## Stored data
········

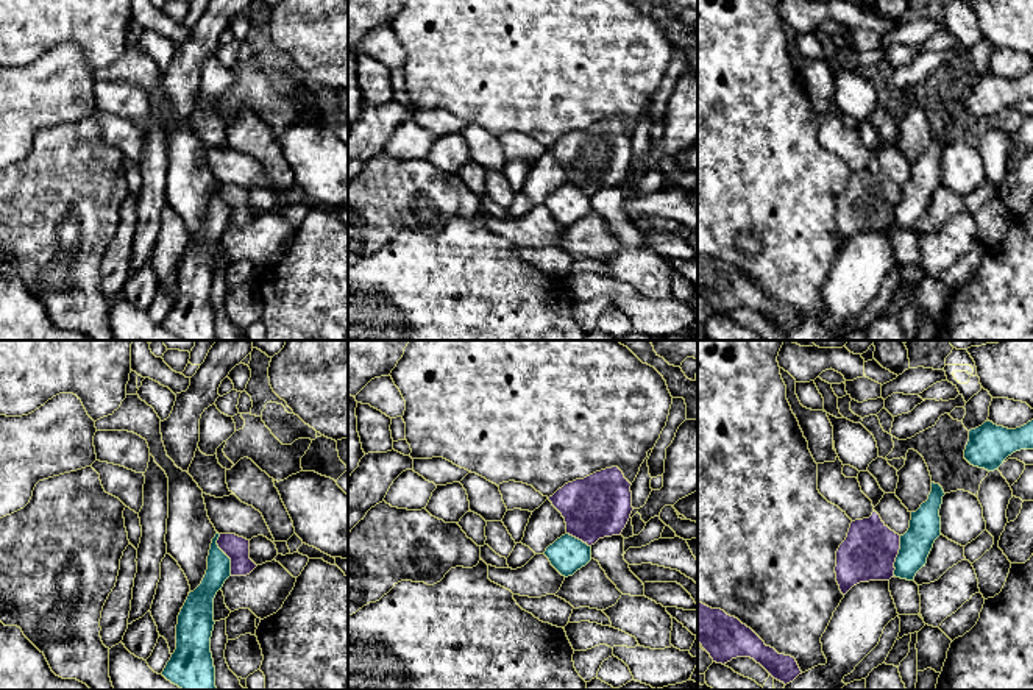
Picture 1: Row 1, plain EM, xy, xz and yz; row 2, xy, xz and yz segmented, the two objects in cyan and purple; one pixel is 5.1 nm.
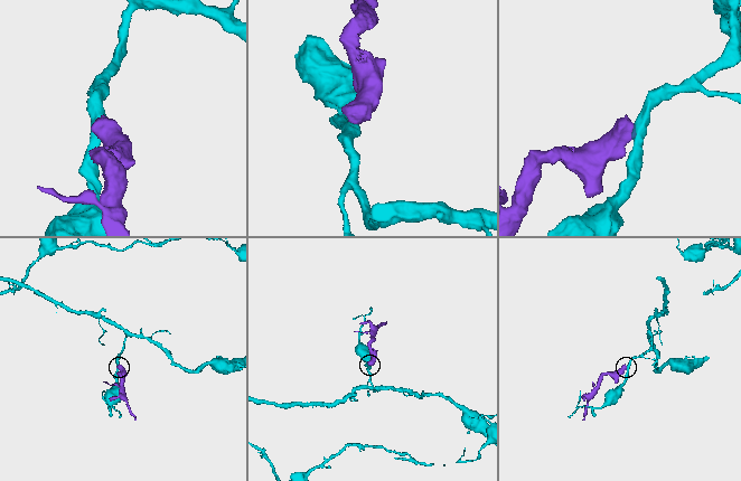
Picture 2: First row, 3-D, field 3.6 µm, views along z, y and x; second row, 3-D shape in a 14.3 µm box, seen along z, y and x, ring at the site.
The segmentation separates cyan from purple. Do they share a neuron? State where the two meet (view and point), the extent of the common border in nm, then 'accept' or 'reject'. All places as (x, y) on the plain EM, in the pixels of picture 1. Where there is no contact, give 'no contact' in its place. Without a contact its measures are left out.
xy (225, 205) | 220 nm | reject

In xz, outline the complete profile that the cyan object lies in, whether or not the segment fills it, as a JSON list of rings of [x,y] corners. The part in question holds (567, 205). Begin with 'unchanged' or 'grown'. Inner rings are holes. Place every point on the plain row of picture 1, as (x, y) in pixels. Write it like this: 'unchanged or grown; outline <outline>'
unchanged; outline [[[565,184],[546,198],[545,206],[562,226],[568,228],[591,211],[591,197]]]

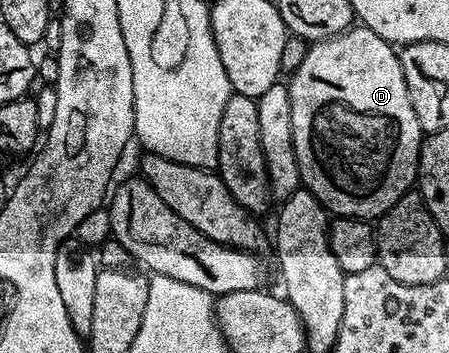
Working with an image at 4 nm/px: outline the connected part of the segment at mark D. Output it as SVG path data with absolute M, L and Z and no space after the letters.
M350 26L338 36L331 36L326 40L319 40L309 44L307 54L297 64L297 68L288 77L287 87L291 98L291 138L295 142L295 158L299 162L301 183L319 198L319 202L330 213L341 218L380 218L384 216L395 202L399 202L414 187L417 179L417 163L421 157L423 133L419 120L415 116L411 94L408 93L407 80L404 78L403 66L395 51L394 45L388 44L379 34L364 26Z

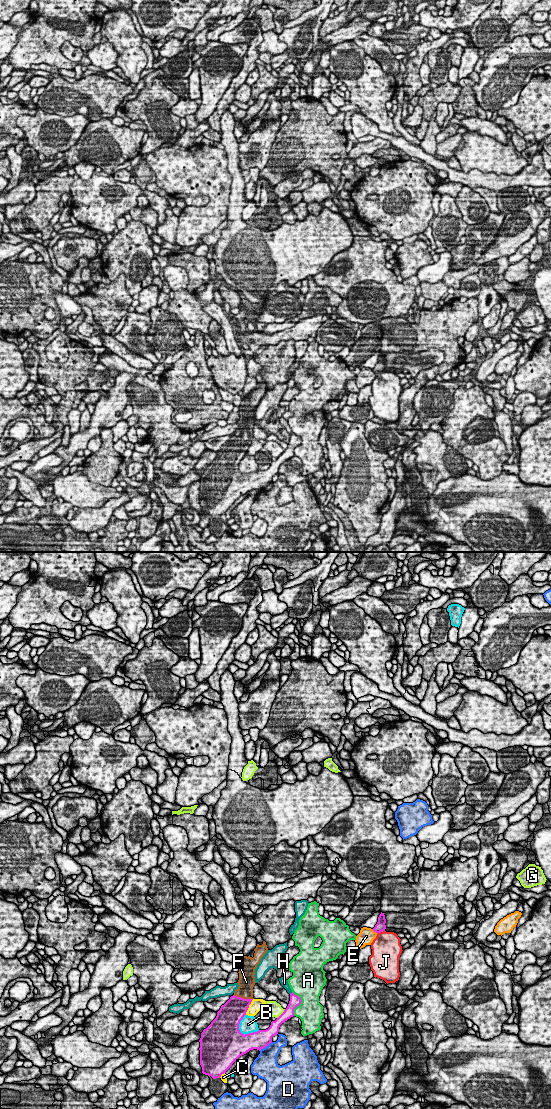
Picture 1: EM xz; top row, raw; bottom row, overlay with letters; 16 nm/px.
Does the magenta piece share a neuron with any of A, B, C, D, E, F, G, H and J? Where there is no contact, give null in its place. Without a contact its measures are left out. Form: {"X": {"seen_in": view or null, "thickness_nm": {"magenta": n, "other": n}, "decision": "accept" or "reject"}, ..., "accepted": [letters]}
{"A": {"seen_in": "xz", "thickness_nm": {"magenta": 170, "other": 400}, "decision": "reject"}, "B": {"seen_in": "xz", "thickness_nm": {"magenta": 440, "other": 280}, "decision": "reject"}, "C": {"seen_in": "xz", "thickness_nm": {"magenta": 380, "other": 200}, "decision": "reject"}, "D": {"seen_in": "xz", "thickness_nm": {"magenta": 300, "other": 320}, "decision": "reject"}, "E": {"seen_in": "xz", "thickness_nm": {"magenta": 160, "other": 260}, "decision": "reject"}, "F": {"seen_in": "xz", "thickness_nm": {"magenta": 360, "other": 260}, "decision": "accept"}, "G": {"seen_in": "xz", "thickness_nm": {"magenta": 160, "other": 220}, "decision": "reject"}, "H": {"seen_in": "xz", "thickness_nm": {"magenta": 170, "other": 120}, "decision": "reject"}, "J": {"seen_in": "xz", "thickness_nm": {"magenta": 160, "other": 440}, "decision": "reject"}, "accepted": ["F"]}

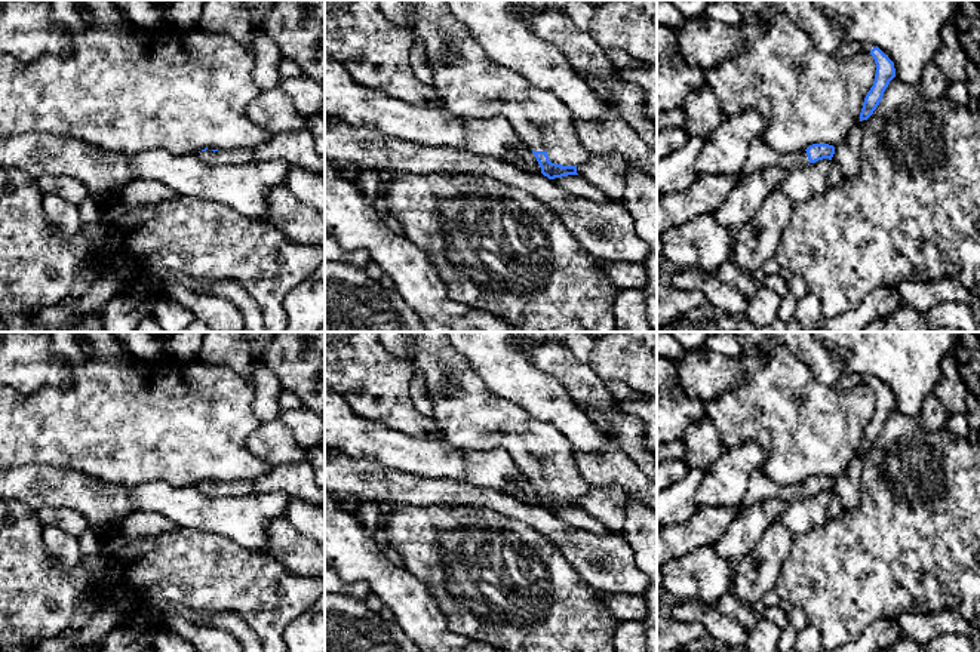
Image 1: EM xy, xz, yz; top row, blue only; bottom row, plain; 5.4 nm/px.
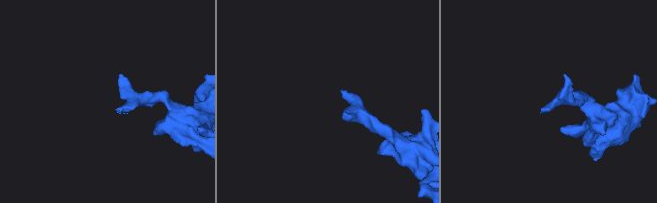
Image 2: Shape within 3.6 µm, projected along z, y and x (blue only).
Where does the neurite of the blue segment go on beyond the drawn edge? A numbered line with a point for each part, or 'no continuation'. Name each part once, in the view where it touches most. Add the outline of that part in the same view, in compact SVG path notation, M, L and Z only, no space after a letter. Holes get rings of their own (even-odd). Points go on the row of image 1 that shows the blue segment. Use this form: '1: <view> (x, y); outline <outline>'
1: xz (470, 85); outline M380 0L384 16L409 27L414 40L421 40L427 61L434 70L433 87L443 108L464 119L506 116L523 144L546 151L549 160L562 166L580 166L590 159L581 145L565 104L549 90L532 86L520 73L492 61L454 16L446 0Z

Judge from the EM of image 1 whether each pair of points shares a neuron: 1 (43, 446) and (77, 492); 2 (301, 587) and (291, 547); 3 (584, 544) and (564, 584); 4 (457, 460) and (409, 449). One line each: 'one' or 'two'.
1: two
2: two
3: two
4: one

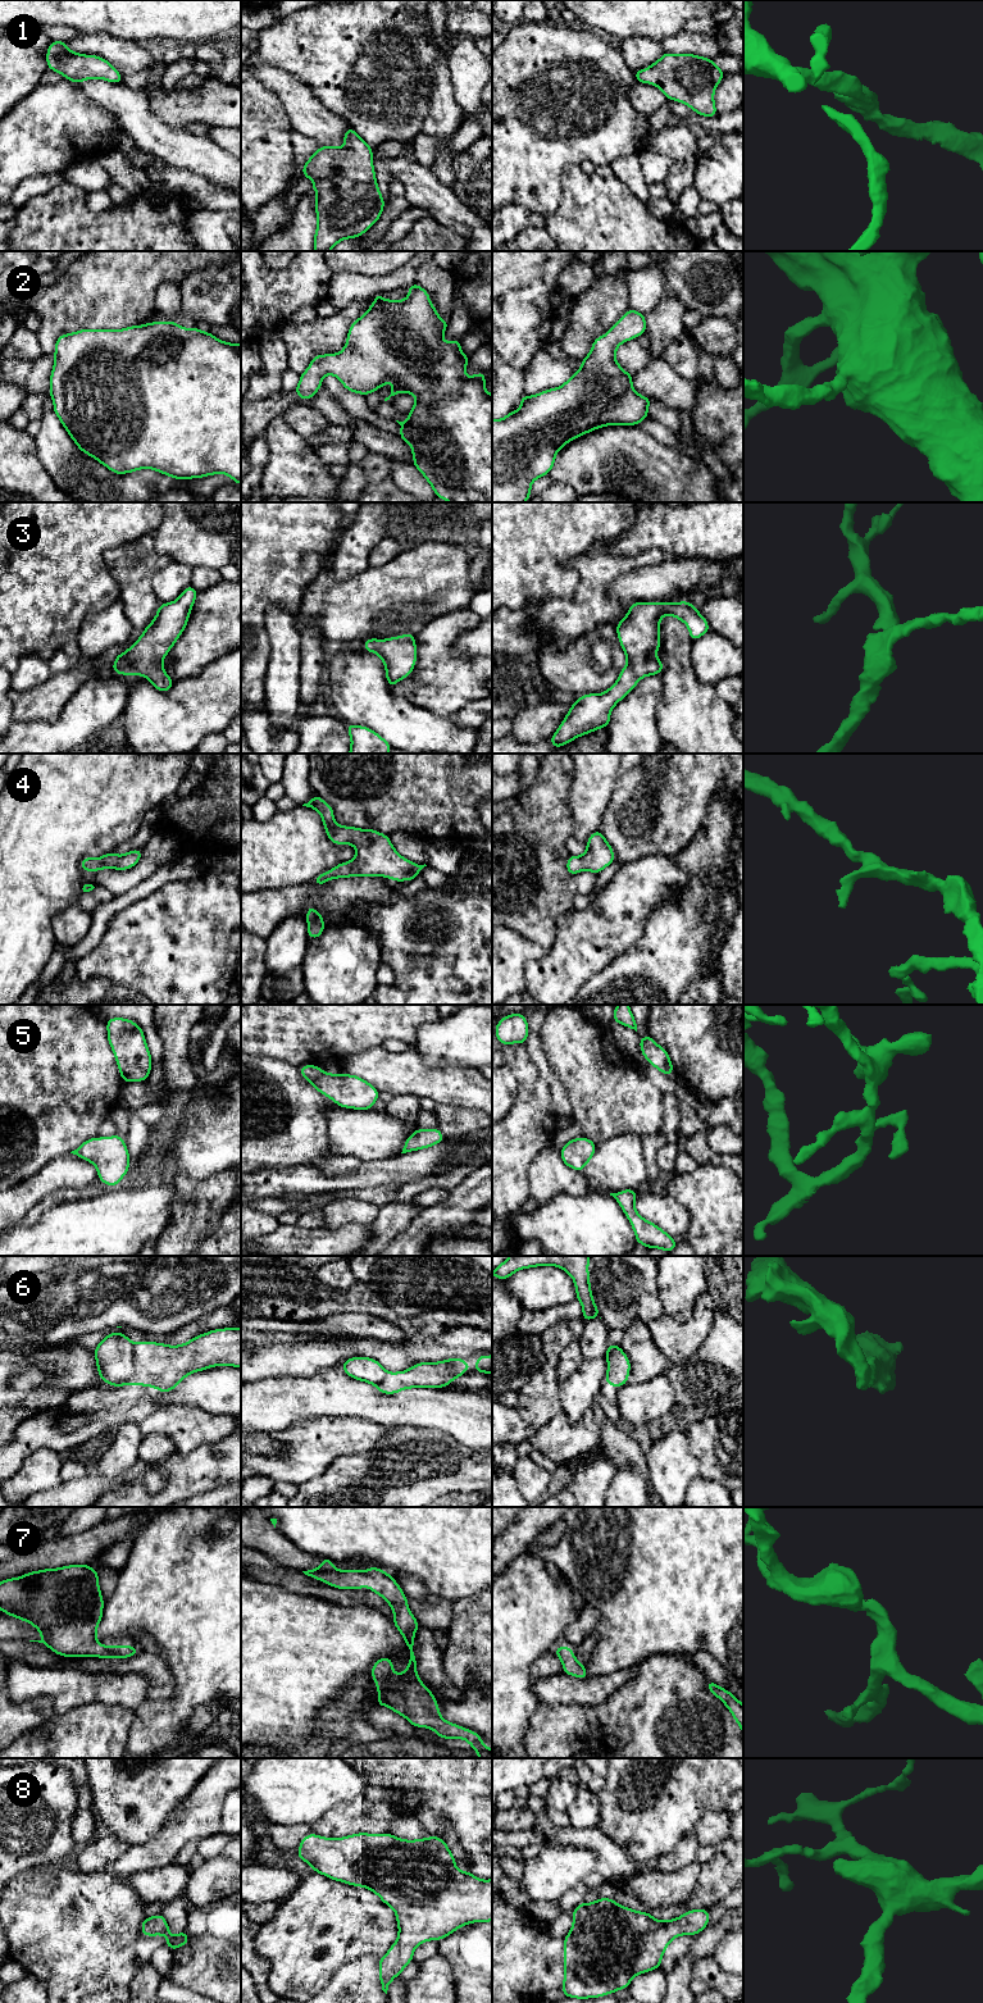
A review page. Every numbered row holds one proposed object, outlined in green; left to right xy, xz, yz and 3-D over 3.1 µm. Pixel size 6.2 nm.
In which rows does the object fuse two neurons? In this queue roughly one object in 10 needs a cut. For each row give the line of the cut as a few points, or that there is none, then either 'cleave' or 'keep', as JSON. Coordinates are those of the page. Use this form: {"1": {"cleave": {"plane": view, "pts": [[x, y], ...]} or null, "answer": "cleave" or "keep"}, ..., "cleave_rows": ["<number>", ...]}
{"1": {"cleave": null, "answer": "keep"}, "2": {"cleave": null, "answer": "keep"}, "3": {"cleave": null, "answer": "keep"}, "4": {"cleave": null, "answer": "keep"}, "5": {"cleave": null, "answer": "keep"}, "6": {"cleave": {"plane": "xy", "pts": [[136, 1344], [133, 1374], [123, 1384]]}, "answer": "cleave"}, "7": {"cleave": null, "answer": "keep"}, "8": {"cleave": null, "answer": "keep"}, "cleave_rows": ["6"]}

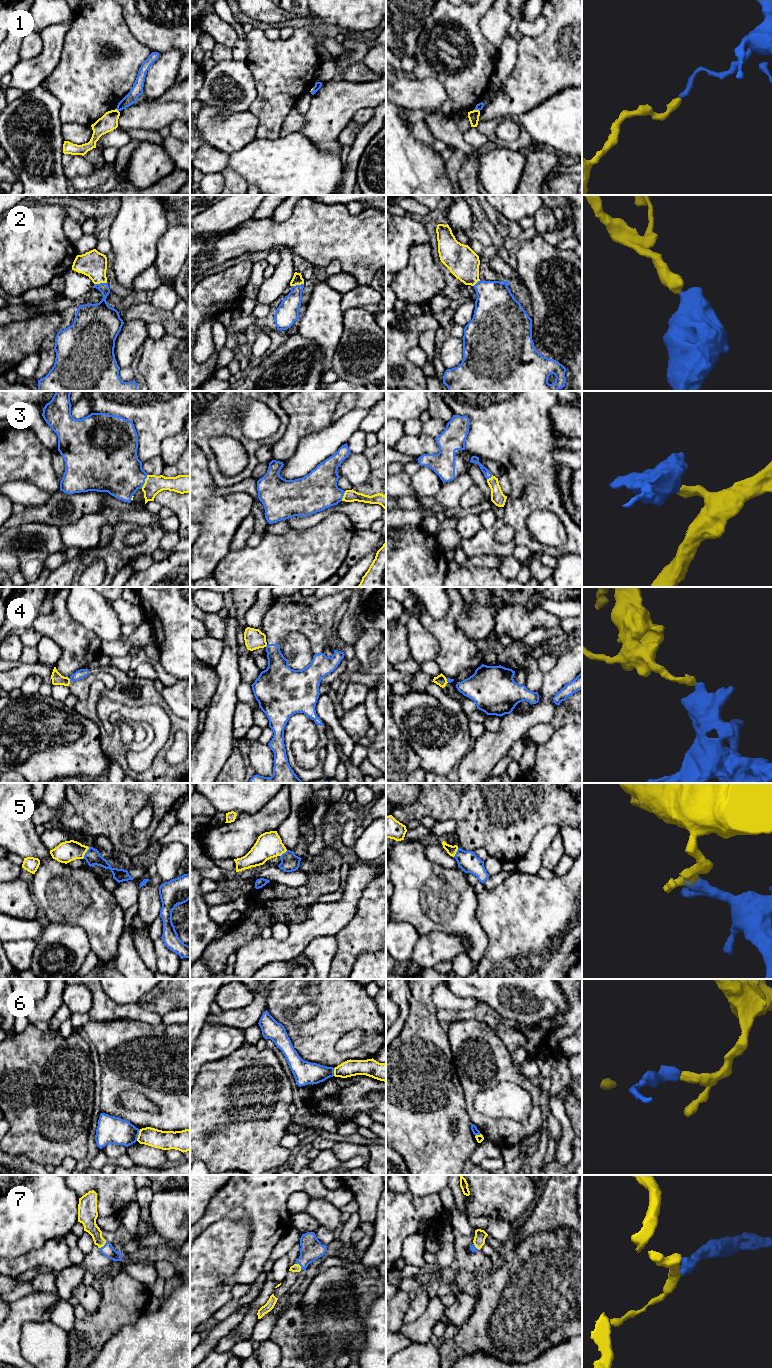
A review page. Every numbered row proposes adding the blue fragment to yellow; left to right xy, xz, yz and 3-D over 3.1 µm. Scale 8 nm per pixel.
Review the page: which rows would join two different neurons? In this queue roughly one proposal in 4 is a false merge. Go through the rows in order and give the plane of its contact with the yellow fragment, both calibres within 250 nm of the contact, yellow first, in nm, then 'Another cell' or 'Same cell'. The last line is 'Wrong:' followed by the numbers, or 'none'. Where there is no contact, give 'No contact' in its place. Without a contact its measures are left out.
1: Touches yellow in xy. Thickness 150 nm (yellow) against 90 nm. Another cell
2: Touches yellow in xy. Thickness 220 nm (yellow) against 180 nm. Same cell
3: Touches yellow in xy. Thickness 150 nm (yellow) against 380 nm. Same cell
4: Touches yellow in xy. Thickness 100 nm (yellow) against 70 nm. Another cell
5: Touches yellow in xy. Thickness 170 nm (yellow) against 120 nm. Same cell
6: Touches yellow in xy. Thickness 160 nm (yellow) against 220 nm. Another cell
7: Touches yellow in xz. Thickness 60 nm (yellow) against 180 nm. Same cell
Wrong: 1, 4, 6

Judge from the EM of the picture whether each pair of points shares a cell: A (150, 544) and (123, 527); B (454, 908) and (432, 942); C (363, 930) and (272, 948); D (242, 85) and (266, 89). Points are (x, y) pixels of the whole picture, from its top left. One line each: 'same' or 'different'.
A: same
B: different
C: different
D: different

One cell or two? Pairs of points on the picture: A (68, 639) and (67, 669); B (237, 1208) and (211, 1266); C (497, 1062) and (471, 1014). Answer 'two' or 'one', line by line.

········

## Problem requirements
I would like the exact lines from the data above, starting with the one that holds "Judge from the EM of image" and going on through the one that holds "A review page. Every numbered row holds", without the pictures.

## Task result
Judge from the EM of image 1 whether each pair of points shares a neuron: 1 (43, 446) and (77, 492); 2 (301, 587) and (291, 547); 3 (584, 544) and (564, 584); 4 (457, 460) and (409, 449). One line each: 'one' or 'two'.
1: two
2: two
3: two
4: one

A review page. Every numbered row holds one proposed object, outlined in green; left to right xy, xz, yz and 3-D over 3.1 µm. Pixel size 6.2 nm.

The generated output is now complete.